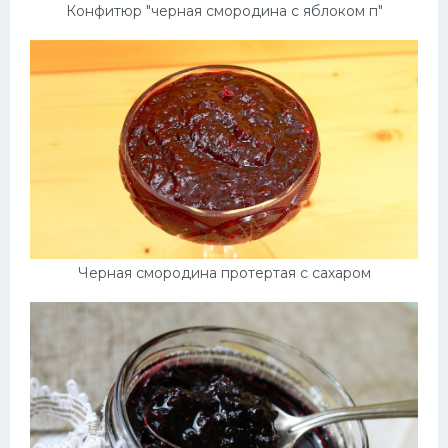
Конфитюр "черная смородина с яблоком п"
Черная смородина протертая с сахаром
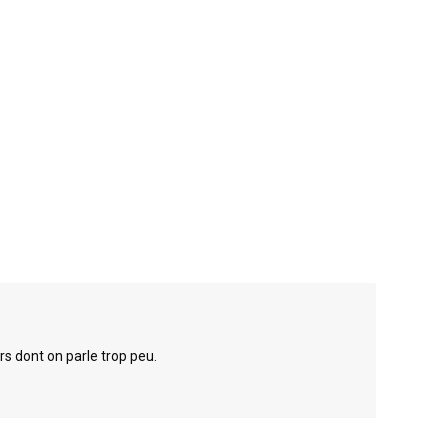
rs dont on parle trop peu.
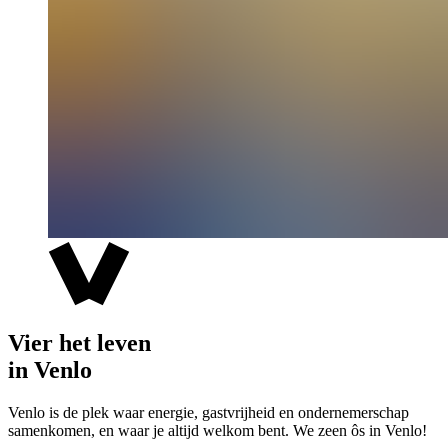
Vier het leven
in Venlo
Venlo is de plek waar energie, gastvrijheid en ondernemerschap
samenkomen, en waar je altijd welkom bent. We zeen ôs in Venlo!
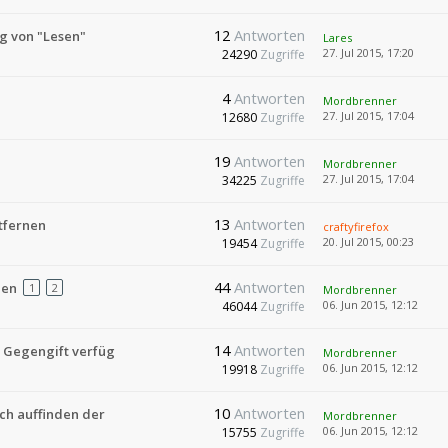
12
Antworten
ng von "Lesen"
Lares
27. Jul 2015, 17:20
24290
Zugriffe
4
Antworten
Mordbrenner
27. Jul 2015, 17:04
12680
Zugriffe
19
Antworten
Mordbrenner
27. Jul 2015, 17:04
34225
Zugriffe
13
Antworten
tfernen
craftyfirefox
20. Jul 2015, 00:23
19454
Zugriffe
44
Antworten
nen
1
2
Mordbrenner
06. Jun 2015, 12:12
46044
Zugriffe
14
Antworten
d Gegengift verfüg
Mordbrenner
06. Jun 2015, 12:12
19918
Zugriffe
10
Antworten
ach auffinden der
Mordbrenner
06. Jun 2015, 12:12
15755
Zugriffe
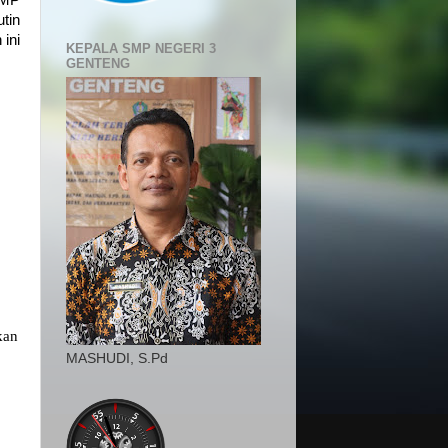
SMP
tin
ini
KEPALA SMP NEGERI 3
GENTENG
kan
MASHUDI, S.Pd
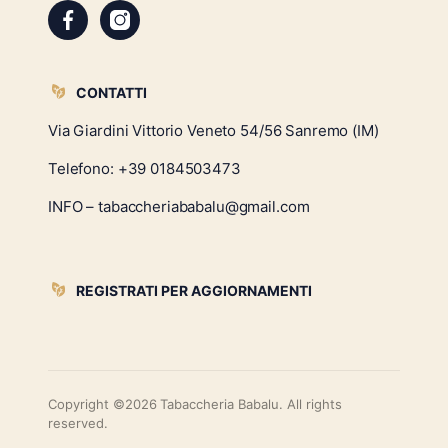
CONTATTI
Via Giardini Vittorio Veneto 54/56 Sanremo (IM)
Telefono:
+39 0184503473
INFO – tabaccheriababalu@gmail.com
REGISTRATI PER AGGIORNAMENTI
Copyright ©2026 Tabaccheria Babalu. All rights
reserved.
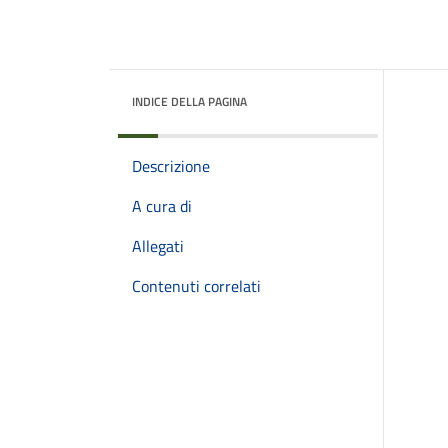
INDICE DELLA PAGINA
Descrizione
A cura di
Allegati
Contenuti correlati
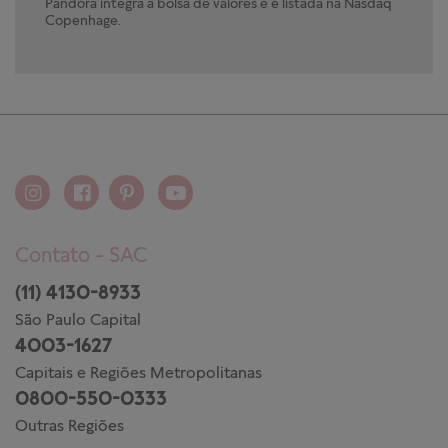
Pandora integra a bolsa de valores e é listada na Nasdaq
Copenhage.
Contato - SAC
(11) 4130-8933
São Paulo Capital
4003-1627
Capitais e Regiões Metropolitanas
0800-550-0333
Outras Regiões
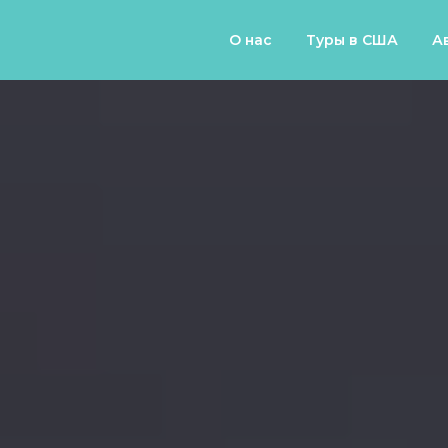
О нас
Туры в США
А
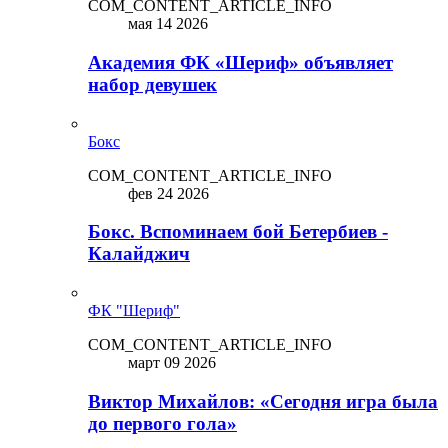
COM_CONTENT_ARTICLE_INFO
мая 14 2026
Академия ФК «Шериф» объявляет
набор девушек
Бокс
COM_CONTENT_ARTICLE_INFO
фев 24 2026
Бокс. Вспоминаем бой Бетербиев -
Калайджич
ФК "Шериф"
COM_CONTENT_ARTICLE_INFO
март 09 2026
Виктор Михайлов: «Сегодня игра была
до первого гола»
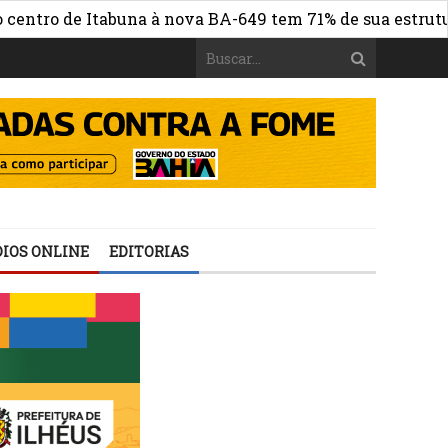
 de Itabuna à nova BA-649 tem 71% de sua estrutura de c
IOS ONLINE
EDITORIAS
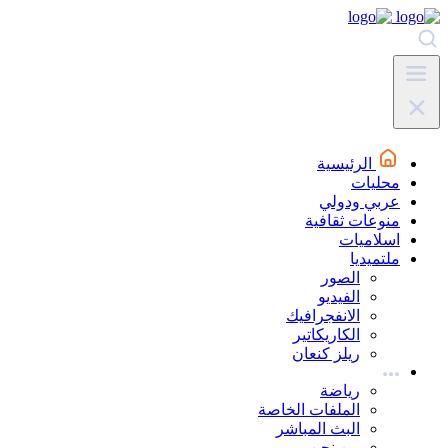
الرئيسية
محليات
عربي ودولي
منوعات ثقافية
اسلاميات
ملتميديا
الصور
الفيديو
الانفجرافيك
الكاريكاتير
ريلز كنعان
رياضة
الملفات الخاصة
البث المباشر
من نحن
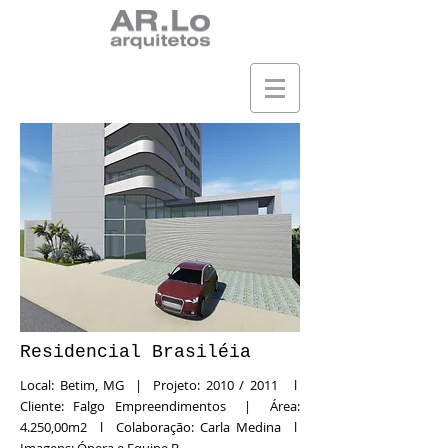
Residencial Brasiléia
Local: Betim, MG | Projeto: 2010 / 2011 l
Cliente: Falgo Empreendimentos | Área:
4.250,00m2 l Colaboração: Carla Medina l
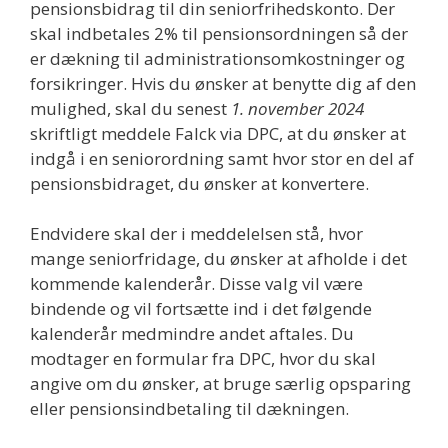
pensionsbidrag til din seniorfrihedskonto. Der
skal indbetales 2% til pensionsordningen så der
er dækning til administrationsomkostninger og
forsikringer. Hvis du ønsker at benytte dig af den
mulighed, skal du senest
1. november 2024
skriftligt meddele Falck via DPC, at du ønsker at
indgå i en seniorordning samt hvor stor en del af
pensionsbidraget, du ønsker at konvertere.
Endvidere skal der i meddelelsen stå, hvor
mange seniorfridage, du ønsker at afholde i det
kommende kalenderår. Disse valg vil være
bindende og vil fortsætte ind i det følgende
kalenderår medmindre andet aftales. Du
modtager en formular fra DPC, hvor du skal
angive om du ønsker, at bruge særlig opsparing
eller pensionsindbetaling til dækningen.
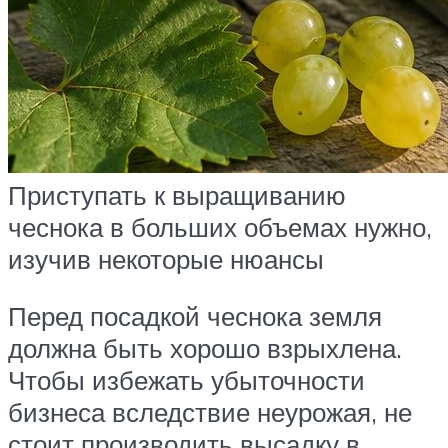
Приступать к выращиванию
чеснока в больших объемах нужно,
изучив некоторые нюансы
Перед посадкой чеснока земля
должна быть хорошо взрыхлена.
Чтобы избежать убыточности
бизнеса вследствие неурожая, не
стоит производить высадку в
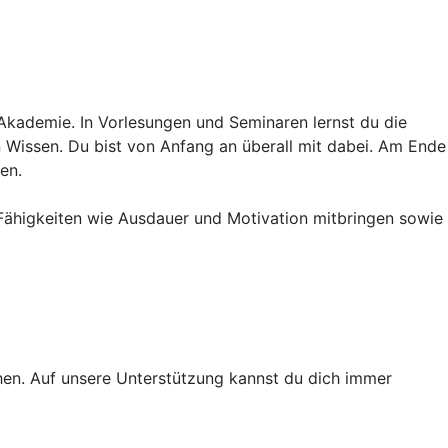
 Akademie. In Vorlesungen und Seminaren lernst du die
in Wissen. Du bist von Anfang an überall mit dabei. Am Ende
en.
 Fähigkeiten wie Ausdauer und Motivation mitbringen sowie
ichen. Auf unsere Unterstützung kannst du dich immer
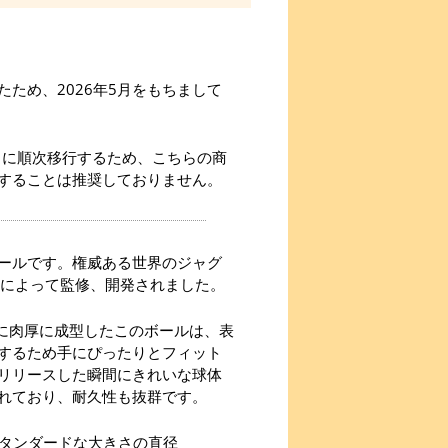
ため、2026年5月をもちまして
」に順次移行するため、こちらの商
することは推奨しておりません。
ールです。権威ある世界のジャグ
氏によって監修、開発されました。
めに肉厚に成型したこのボールは、表
するため手にぴったりとフィット
リリースした瞬間にきれいな球体
れており、耐久性も抜群です。
スタンダードな大きさの直径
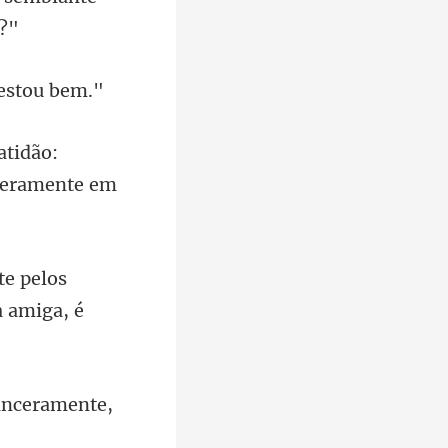
atidão:
e pelos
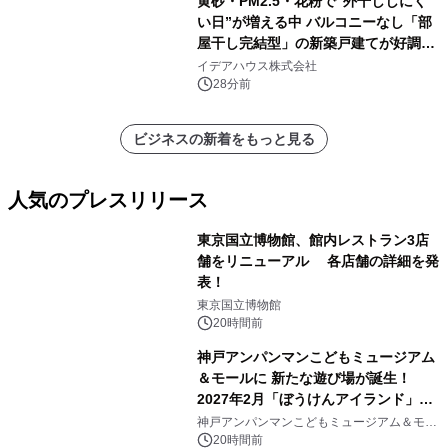
黄砂・PM2.5・花粉で“外干ししにく
い日”が増える中 バルコニーなし「部
屋干し完結型」の新築戸建てが好調
問い合せ件数が前年比約1.4倍に増加
イデアハウス株式会社
28分前
ビジネスの新着をもっと見る
人気のプレスリリース
東京国立博物館、館内レストラン3店
舗をリニューアル 各店舗の詳細を発
表！
1
東京国立博物館
20時間前
神戸アンパンマンこどもミュージアム
＆モールに 新たな遊び場が誕生！
2027年2月「ぼうけんアイランド」が
2
オープン
神戸アンパンマンこどもミュージアム＆モー
ル
20時間前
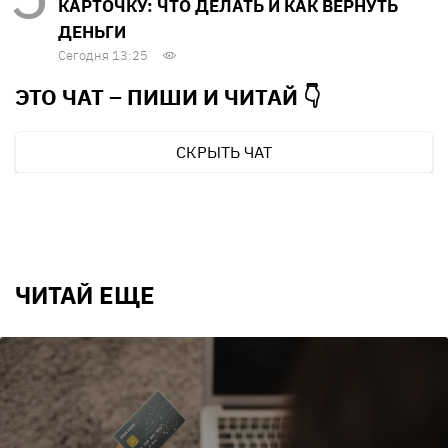
КАРТОЧКУ: ЧТО ДЕЛАТЬ И КАК ВЕРНУТЬ
ДЕНЬГИ
Сегодня 13:25
ЭТО ЧАТ – ПИШИ И
ЧИТАЙ 👇
СКРЫТЬ ЧАТ
ЧИТАЙ ЕЩЕ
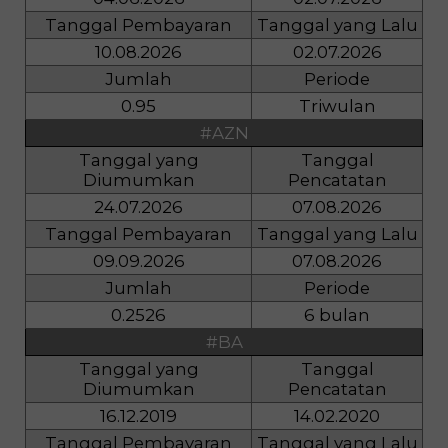
Tanggal Pembayaran
Tanggal yang Lalu
10.08.2026
02.07.2026
Jumlah
Periode
0.95
Triwulan
#AZN
Tanggal yang
Tanggal
Diumumkan
Pencatatan
24.07.2026
07.08.2026
Tanggal Pembayaran
Tanggal yang Lalu
09.09.2026
07.08.2026
Jumlah
Periode
0.2526
6 bulan
#BA
Tanggal yang
Tanggal
Diumumkan
Pencatatan
16.12.2019
14.02.2020
Tanggal Pembayaran
Tanggal yang Lalu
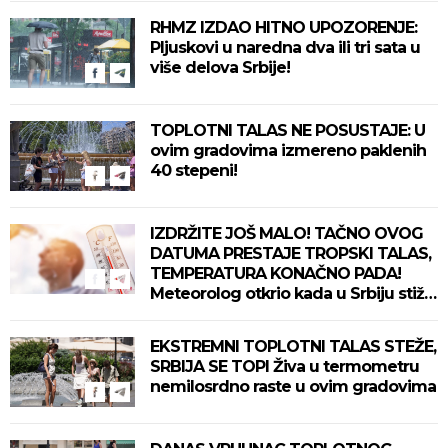
RHMZ IZDAO HITNO UPOZORENJE:
Pljuskovi u naredna dva ili tri sata u
više delova Srbije!
TOPLOTNI TALAS NE POSUSTAJE: U
ovim gradovima izmereno paklenih
40 stepeni!
IZDRŽITE JOŠ MALO! TAČNO OVOG
DATUMA PRESTAJE TROPSKI TALAS,
TEMPERATURA KONAČNO PADA!
Meteorolog otkrio kada u Srbiju stiže
zahlađenje!
EKSTREMNI TOPLOTNI TALAS STEŽE,
SRBIJA SE TOPI Živa u termometru
nemilosrdno raste u ovim gradovima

◆ ◆ ◆ ◆ ◆ ◆ ◆

• _Exercise requirements_
Report each line in the data above that contains the word "kalenderår", copying every such line in full.

• _Answer_
kommende kalenderår. Disse valg vil være
kalenderår medmindre andet aftales. Du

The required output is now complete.